Former US President Bill Clinton will come to Prague in March and be the main speaker at the conference Our Security Cannot Be Taken for Granted, which will mark the 25 years of Czech membership of NATO, the organising Jagello 2000 association told CTK today.
The conference will be held at the Spanish Hall of Prague Castle on March 12. Apart from Clinton, former NATO Secretary General George Robertson, Czech President Petr Pavel and Czech Prime Minister Petr Fiala will be among the speakers.

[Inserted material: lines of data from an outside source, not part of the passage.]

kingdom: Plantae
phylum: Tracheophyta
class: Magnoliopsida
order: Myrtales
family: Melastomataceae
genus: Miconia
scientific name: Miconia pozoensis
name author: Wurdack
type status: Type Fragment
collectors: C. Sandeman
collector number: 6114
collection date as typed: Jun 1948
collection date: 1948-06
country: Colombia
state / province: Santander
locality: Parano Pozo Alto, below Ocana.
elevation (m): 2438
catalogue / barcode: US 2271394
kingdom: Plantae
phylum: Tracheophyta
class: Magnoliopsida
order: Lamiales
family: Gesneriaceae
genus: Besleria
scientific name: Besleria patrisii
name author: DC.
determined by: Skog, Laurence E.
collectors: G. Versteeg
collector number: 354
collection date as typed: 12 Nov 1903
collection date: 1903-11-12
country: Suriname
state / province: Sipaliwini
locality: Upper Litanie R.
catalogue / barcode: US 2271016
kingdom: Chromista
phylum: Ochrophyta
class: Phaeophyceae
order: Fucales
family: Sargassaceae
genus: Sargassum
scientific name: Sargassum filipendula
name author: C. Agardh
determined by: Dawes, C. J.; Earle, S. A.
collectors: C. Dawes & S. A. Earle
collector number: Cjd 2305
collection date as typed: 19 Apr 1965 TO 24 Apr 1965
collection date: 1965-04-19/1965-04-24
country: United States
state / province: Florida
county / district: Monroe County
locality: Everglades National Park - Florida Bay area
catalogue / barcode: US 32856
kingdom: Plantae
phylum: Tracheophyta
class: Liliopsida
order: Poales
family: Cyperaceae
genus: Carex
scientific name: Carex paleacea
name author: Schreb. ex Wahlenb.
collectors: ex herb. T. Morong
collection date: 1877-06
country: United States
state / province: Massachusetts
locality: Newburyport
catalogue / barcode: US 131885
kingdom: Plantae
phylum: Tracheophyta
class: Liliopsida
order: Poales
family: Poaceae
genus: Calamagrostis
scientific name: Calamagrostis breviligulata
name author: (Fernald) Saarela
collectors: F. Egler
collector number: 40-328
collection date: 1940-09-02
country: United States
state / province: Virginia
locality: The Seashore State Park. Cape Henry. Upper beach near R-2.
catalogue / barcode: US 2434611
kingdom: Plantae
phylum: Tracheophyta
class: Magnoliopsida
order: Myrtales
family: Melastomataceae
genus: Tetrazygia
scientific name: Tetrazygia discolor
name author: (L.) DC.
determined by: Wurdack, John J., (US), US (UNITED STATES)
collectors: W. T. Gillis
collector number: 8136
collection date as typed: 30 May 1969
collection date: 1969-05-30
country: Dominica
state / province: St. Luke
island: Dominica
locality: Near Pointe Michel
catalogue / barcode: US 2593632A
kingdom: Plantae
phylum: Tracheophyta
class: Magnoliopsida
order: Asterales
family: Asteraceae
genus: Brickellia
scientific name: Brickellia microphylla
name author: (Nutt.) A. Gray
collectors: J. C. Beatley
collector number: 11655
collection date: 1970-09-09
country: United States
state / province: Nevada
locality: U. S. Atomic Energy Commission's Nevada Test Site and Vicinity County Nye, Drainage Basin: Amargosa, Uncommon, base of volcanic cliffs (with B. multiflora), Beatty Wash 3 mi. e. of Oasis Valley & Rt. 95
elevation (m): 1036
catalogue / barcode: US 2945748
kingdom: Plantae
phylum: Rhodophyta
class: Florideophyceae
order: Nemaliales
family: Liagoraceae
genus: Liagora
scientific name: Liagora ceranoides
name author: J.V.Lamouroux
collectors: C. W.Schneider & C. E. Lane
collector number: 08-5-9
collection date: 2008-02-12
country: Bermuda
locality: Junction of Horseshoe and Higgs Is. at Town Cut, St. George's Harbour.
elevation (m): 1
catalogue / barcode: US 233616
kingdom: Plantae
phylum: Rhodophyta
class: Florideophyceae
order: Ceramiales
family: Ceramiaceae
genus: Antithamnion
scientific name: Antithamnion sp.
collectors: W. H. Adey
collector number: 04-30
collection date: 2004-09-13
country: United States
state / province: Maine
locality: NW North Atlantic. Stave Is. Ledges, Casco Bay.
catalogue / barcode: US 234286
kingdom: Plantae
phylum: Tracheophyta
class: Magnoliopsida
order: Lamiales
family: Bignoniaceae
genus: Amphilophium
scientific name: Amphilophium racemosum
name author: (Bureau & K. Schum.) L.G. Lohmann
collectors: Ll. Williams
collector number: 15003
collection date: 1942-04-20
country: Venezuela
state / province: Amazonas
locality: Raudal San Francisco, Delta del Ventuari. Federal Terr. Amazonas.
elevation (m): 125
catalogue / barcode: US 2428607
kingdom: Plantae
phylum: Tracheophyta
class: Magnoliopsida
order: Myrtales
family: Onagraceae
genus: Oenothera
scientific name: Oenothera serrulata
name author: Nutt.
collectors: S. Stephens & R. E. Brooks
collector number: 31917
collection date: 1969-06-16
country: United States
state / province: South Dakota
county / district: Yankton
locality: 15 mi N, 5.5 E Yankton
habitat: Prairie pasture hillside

Clinton was US president from 1993 to 2001. He has been invited to Czechia by President Pavel. He visited Prague several times, for the first time as a 24-year-old student in 1970. In January 1994, President Clinton said during his meeting with then Czech President Vaclav Havel that the question is not whether NATO would be enlarged, but when it would happen. In October 2021, he attended the Forum 2000 international conference in Prague and in November 2005 he took part in a meeting of the Club of Madrid, a forum of former heads of state and government. In December 2011, Clinton attended the state funeral of Vaclav Havel.
The conference organisers pointed out that at the beginning of his first term in office, Clinton outlined for the first time in history a vision of a Europe without conflict, undivided and democratic. Ensuring the freedom of Europe by inviting the democracies of Central and Eastern Europe to join NATO was a key point of his vision, and the success of the March 1999 enlargement of the transatlantic alliance to include the Czech Republic, Poland and Hungary was a historic step towards its realisation, they said.
The organisers said the 11th conference Our Security Cannot Be Taken for Granted wants not only to assess the 25 years of Czechia in NATO but also focus on the future of the Alliance, founded 75 years ago, in the context of the dynamic evolution of the security environment and threats.
The speakers at the conference will also include Czech Defence Minister Jana Cernochova (Civic Democrats, ODS) and Foreign Minister Jan Lipavsky (Pirates). Czech opposition representatives will participate in the traditional political discussion, namely ANO deputy chairman Karel Havlicek and Freedom and Direct Democracy (SPD) leader Tomio Okamura.
Police President Martin Vondrasek and firefighting corps chief Vladimir Vlcek will address the topic of linking external and internal security. Government commissioner for national security Tomas Pojar and Chief of Staff Karel Rehka will discuss the future of NATO.
Czechia joined NATO on March 12, 1999, together with Poland and Hungary. According to an opinion poll carried by CVVM institute whose results were published last September, two-thirds of Czechs are satisfied with NATO membership of their country and one-fourth of the population is dissatisfied with it.